Orongotea Bay - A shallow rock platform that is just perfect for snorkelers. There are bubbly spots as well for a bit of fun which come from the underwater hot springs. Further offshore there is a drop off into deep water to a reef known as Two Fathom Reef. Diving out here is for the experts though as the currents are very strong.
Turanginui Bay - Also known as Elephant Bay this area is sheltered and the water is around 15 – 20 metres in depth. Remember though, this is a marine reserve, so no grabbing at the sea life for a snack!
Tuhua on Foot
On Tuhua there’s many ancient tracks and trails all with important history. Take the easy fifteen-minute walk to meet the Giant Pohutukawa tree. This tree is so special it actually has to be greeted in the traditional Maori way. Along the way you will see the blazing red fire appearance of the trees and hear the birds at very high decibels. If you have a guide, and I do highly recommend that you get one, they’ll tell you the vast and almost unbelievable history of the island. There is nothing like hearing the stories of battle and warfare about the very place you are standing on.
For a longer walk, and for the fit and healthy, The Devils Staircase awaits. This walk usually takes me about an hour and a half but there are plenty of rest stops and great photo taking opportunities along the way to allow you to catch your breath and soak up the amazing air of the island.
The Devils Staircase gets its name from the black obsidian rock that is visible. It’s considered very bad luck to remove obsidian from the island, and I often hear stories of tourists desperate to return to the island to give back obsidian they had taken from the island.

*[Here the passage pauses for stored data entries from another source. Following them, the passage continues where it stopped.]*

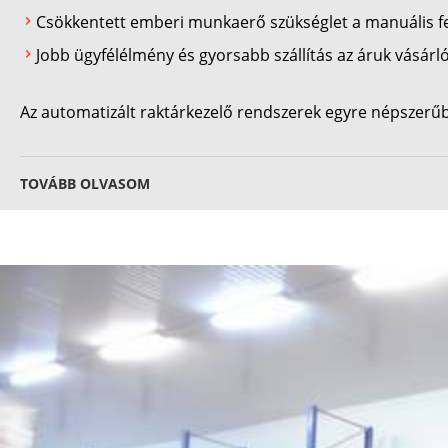
Csökkentett emberi munkaerő szükséglet a manuális f
Jobb ügyfélélmény és gyorsabb szállítás az áruk vásárló
Az automatizált raktárkezelő rendszerek egyre népszerűb
TOVÁBB OLVASOM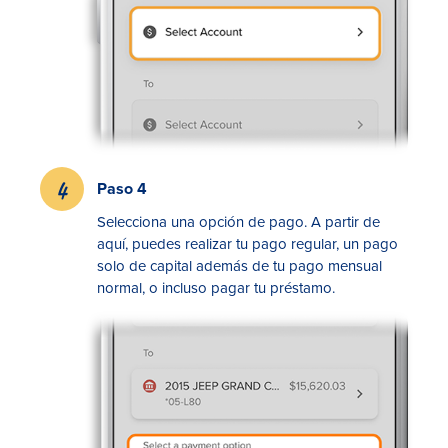
Paso 4
Selecciona una opción de pago. A partir de
aquí, puedes realizar tu pago regular, un pago
solo de capital además de tu pago mensual
normal, o incluso pagar tu préstamo.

A run of bad luck comes with taking obsidian so as beautiful as it is, I have always left it just where I have found it.
You can fly in via helicopter, which is always my first choice. The flight will take you around 20 minutes from Tauranga airport and gives you a spectacular view of the Bay Of. Some flight companies will include a scenic lap of the island as well, so be sure to ask your pilot to do this for you! You can take a boat trip to the Island but I don’t have the best sea legs so it’s never my first choice.
Whichever form of transport I take, I am always aware that visiting Tuhua is a privilege.